Character encoding issues can arise from a variety of causes, the most common of which is simply copying and pasting content from a browser into another data store. If the source content is not UTF-8 or 16 encoded and the target location unwittingly accepts any encoding you hand it, it’s possible odd character representations will occur. And when that happens, you might not even know it until something needs to convey the copied information through a secondary process such as an integration flow.
How does “cut and paste” affect character encoding and what can go wrong?
First of all, a text editor’s internal representation of text has no bearing on how the text is encoded (serialized) when you save the file. So a document is not “in” an encoding; it’s a sequence of abstract characters. When the document is saved to a file (or transmitted over the network) then it gets encoded.
It’s up to each application to decide what it puts on the clipboard.
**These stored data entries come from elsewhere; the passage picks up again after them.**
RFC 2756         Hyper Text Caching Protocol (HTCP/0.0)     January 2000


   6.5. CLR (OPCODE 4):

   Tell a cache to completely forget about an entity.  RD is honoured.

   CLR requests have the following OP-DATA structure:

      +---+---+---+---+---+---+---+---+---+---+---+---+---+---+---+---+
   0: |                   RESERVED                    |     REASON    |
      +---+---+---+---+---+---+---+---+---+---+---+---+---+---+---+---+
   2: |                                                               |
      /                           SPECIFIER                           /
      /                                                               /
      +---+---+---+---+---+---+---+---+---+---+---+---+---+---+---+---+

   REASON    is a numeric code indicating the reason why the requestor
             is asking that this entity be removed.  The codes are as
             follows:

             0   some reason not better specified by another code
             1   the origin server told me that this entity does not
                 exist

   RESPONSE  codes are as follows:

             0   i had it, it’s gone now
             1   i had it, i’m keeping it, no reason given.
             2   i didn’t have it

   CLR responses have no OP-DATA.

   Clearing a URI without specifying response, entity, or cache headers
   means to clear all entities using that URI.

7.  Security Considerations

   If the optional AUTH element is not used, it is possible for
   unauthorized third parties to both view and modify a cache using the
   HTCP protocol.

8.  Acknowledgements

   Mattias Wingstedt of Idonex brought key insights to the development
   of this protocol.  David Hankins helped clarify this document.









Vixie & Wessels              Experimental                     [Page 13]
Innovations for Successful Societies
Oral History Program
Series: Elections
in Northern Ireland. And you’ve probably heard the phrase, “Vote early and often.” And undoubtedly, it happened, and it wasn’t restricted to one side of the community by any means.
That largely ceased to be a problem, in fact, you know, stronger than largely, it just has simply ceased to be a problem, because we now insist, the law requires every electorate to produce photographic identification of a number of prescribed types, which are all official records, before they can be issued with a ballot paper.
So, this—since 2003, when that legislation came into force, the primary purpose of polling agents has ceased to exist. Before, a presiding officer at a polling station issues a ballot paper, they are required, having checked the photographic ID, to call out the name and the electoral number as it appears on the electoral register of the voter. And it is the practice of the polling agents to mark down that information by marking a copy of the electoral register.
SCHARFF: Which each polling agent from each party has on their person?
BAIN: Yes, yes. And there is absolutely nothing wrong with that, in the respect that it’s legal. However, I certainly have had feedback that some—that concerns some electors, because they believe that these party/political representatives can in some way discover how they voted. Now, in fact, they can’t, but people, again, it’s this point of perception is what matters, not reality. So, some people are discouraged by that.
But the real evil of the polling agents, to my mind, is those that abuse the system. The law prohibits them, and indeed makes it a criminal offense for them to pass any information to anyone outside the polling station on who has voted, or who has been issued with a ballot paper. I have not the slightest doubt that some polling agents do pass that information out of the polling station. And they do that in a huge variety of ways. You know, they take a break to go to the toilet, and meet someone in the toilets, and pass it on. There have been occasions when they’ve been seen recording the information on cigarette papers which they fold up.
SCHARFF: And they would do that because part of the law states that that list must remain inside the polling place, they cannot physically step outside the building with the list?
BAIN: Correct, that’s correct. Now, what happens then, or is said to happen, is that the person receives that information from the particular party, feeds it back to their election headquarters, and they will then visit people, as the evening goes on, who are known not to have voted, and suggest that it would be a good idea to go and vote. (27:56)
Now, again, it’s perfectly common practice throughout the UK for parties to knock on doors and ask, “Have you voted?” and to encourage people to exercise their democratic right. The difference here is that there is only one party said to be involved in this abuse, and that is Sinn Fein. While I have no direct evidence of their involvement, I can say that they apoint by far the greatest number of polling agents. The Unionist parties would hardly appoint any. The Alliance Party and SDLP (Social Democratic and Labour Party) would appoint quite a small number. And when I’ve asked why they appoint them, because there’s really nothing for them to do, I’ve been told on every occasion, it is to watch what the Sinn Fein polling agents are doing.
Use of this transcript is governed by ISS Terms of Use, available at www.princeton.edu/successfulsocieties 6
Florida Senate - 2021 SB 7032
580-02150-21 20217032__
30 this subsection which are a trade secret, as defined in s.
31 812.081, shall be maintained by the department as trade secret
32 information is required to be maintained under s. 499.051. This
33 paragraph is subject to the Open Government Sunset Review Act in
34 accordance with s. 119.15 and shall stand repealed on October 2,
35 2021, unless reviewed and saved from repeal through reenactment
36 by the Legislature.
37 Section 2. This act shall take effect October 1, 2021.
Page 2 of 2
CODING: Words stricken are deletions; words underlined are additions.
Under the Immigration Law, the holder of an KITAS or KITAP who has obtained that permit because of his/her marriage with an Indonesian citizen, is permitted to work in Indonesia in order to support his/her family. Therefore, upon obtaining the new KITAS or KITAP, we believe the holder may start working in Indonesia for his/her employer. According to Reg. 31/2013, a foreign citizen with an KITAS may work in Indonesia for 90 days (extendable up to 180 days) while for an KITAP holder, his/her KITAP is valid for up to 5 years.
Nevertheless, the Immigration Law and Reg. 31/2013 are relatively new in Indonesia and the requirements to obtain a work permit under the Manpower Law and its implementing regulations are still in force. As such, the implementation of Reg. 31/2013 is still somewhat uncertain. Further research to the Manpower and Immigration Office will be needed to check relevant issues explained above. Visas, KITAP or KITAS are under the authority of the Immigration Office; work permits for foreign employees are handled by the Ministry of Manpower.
Typically, a windows app that knows what it’s doing will put a number of different representations on the clipboard. When you paste in the other app, the app will look for the representation that best suits its need.
In your case, a text editor (that knows what it’s doing) will put a Unicode representation of a selected string onto the clipboard (where Unicode, in Windows, is typically moved around as UTF-16, but that’s not important). When you paste in the other app, it will insert that sequence of Unicode characters into the document at the selection point.
Copy/Paste is not the only way to introduce encoding instances. APIs, when used improperly, can result in characters that are not encoded properly. Custom keyboard maps and apps can do this. Poorly-constructed apps (regardless of OS) can do this.
One of the hallmarks of an encoding issue is a tertiary process that removes (or sanitizes bad characters) suddenly causes an app to work as expected, giving you the false sense of comfort knowing that the cause is an underlying platform incapable of dealing with certain characters. Indeed, this is partially true - the platform cannot handle these characters because they are improperly encoded, which is a very different assertion than the platform being unable to handle what you perceive to be a colon or apostrophe.
Without question – setting aside AI and machine-learning – character encoding is the closest computer scientists will ever come to voodoo. It’s complex, it’s difficult to understand, and it is very difficult to debug. But worse, it is the hidden side of computing, a place where perceptions are not typically representations of fact.
I recommend this tutorial on character encoding which will likely create more questions than it will answer. And when that happens, you’ll need this article.
Bottom line - my sense is that the mix of your content process and interchanges of information is causing the issues you have experienced. Deleting characters from a content process and suddenly seeing it work is almost certainly because the characters are non-compliant byte sequences that are being represented to an API that requires UTF or Unicode compliance.